Try it
Reproduce everything from the line that contains "thermos bottle: none" down to the line that contains "tape measure: none" in the listing below, word for word and nothing more. Leave the pictures out.

Data for the task

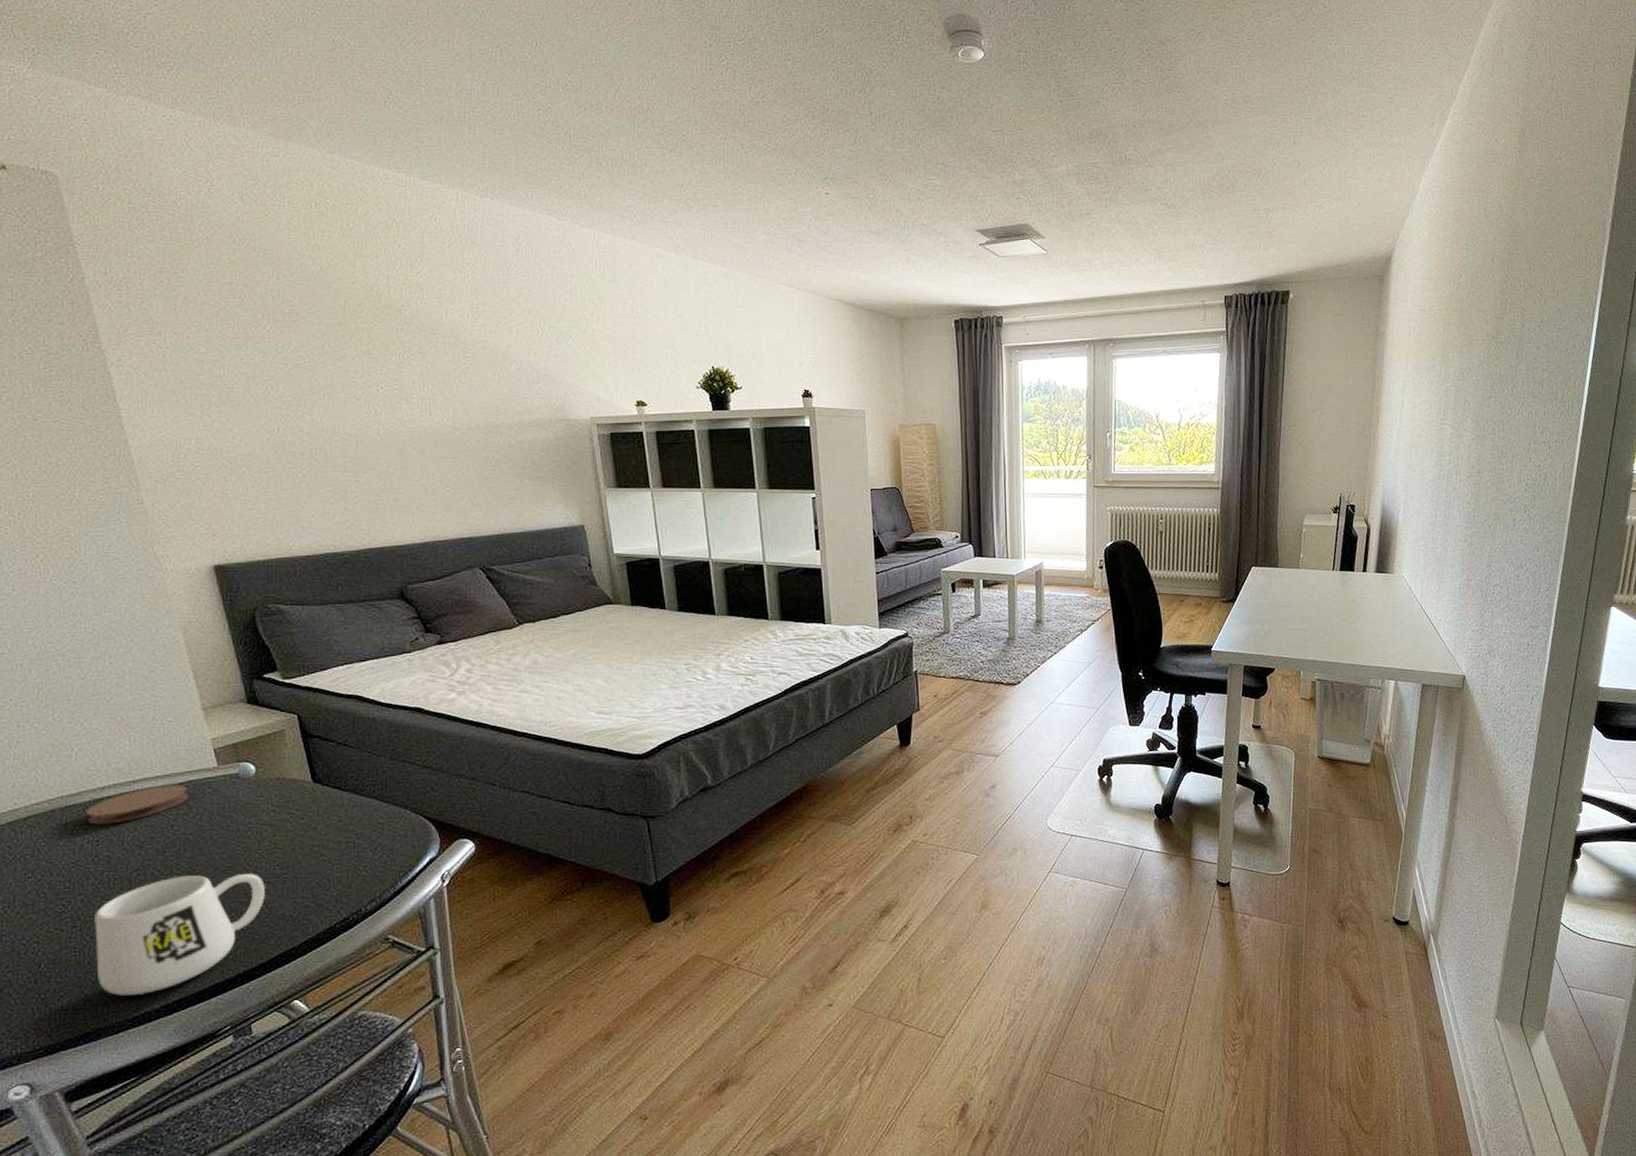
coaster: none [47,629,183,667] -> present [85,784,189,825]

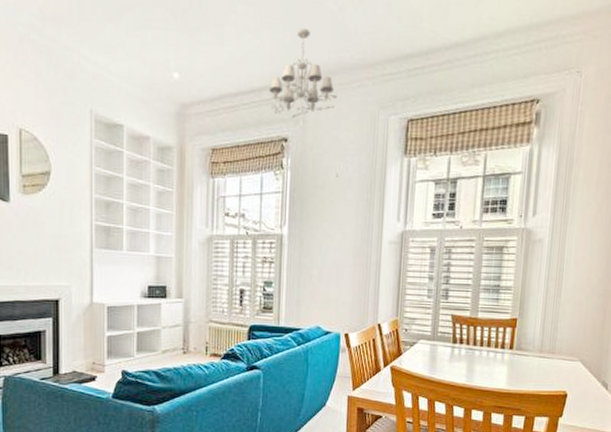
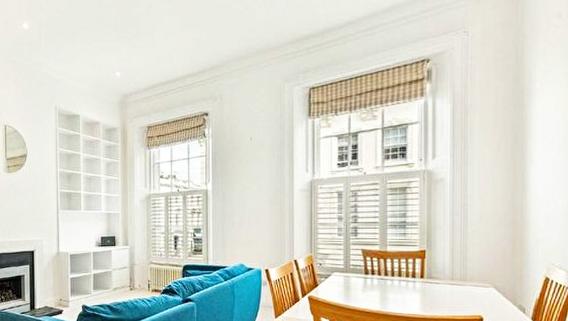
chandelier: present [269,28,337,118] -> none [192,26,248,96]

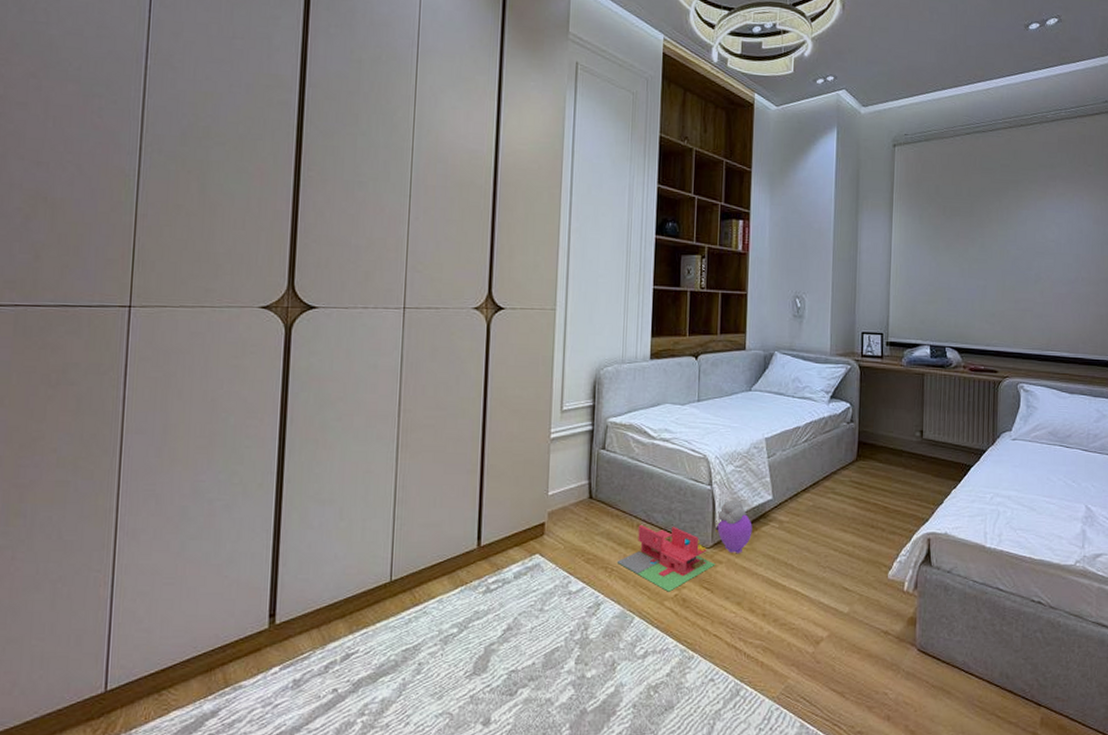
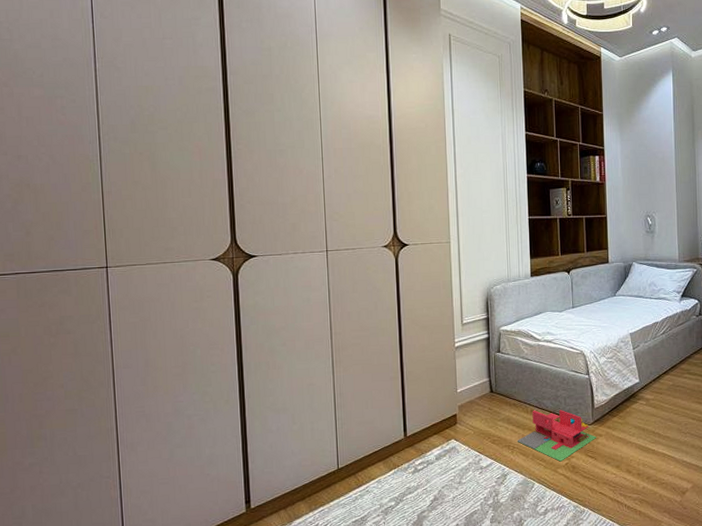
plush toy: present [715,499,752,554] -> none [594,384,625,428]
==
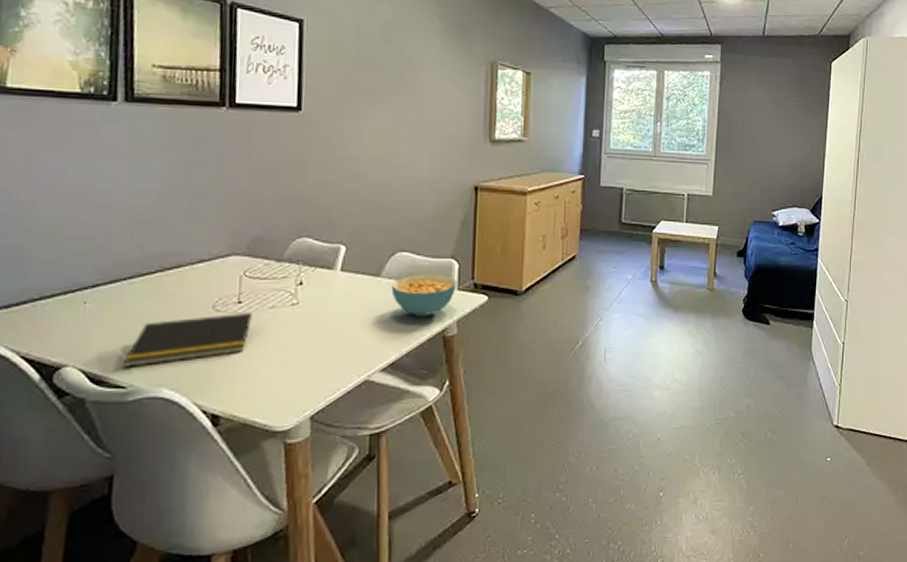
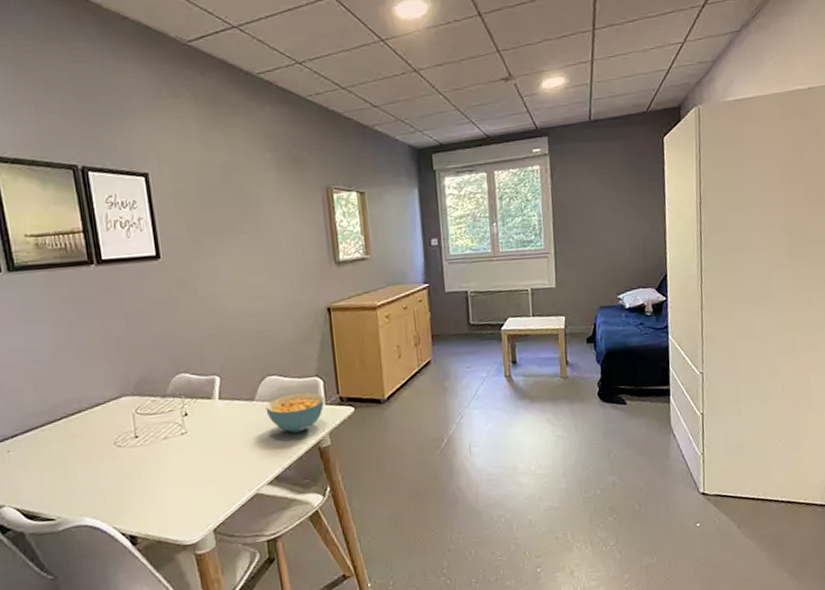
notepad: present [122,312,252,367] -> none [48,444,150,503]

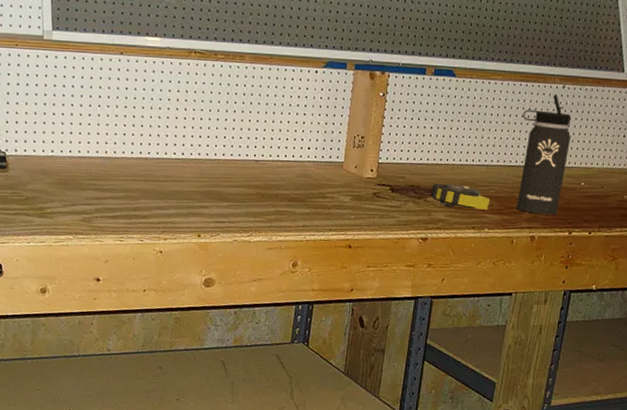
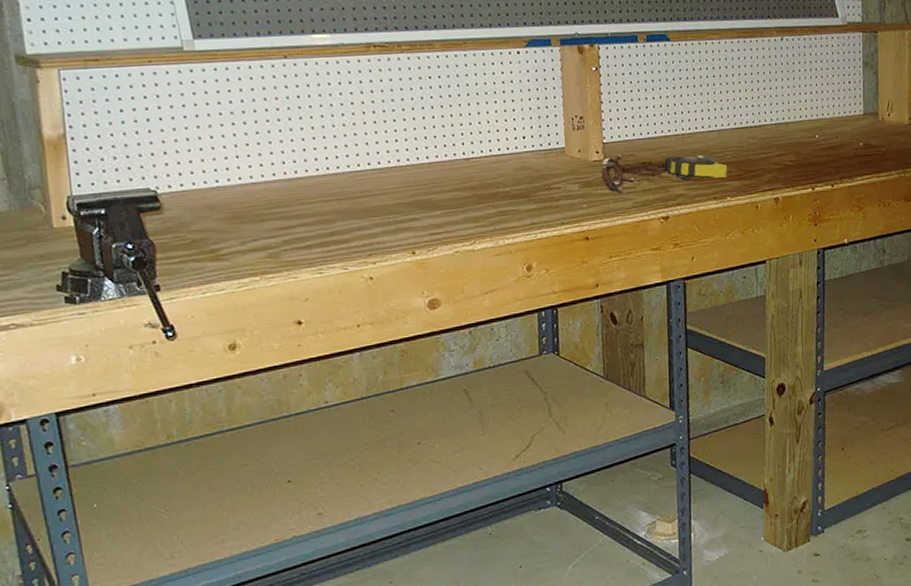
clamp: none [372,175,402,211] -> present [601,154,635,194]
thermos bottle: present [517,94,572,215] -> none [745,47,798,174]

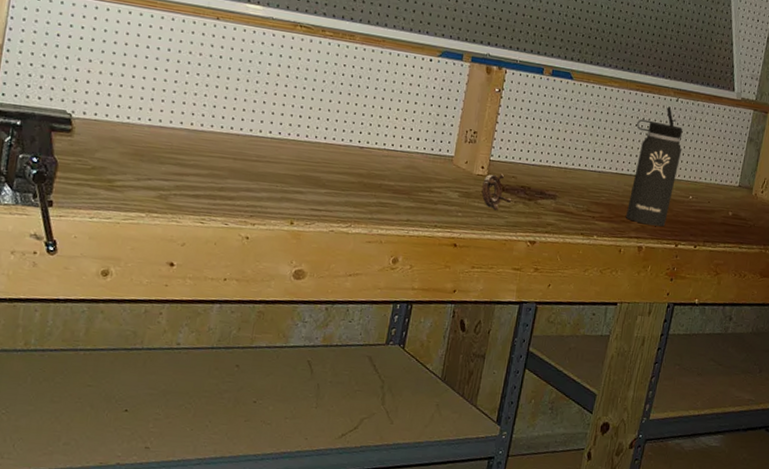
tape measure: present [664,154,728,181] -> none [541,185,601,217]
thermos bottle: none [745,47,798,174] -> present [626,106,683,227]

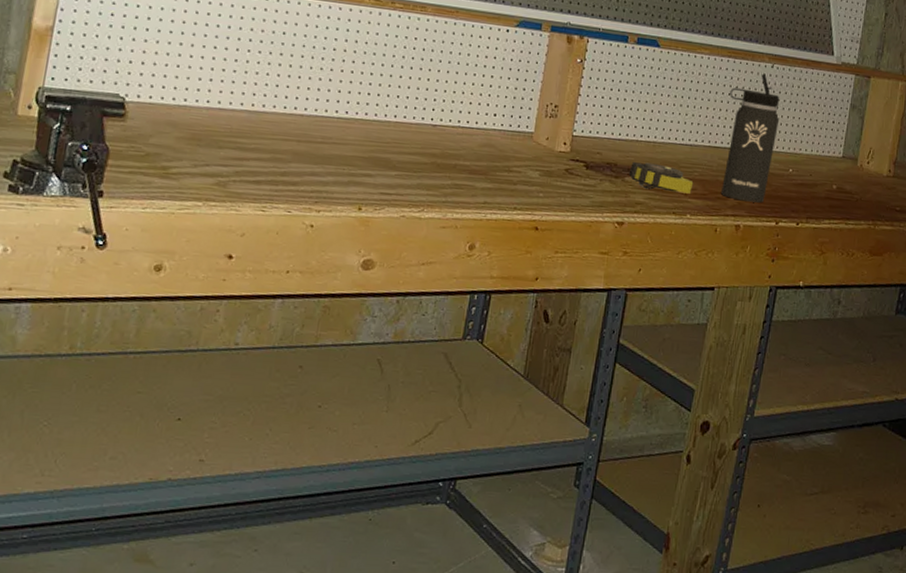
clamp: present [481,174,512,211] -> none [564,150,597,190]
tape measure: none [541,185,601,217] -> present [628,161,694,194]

Answer space
thermos bottle: none [745,47,798,174] -> present [626,106,683,227]

clamp: present [481,174,512,211] -> none [564,150,597,190]
tape measure: none [541,185,601,217] -> present [628,161,694,194]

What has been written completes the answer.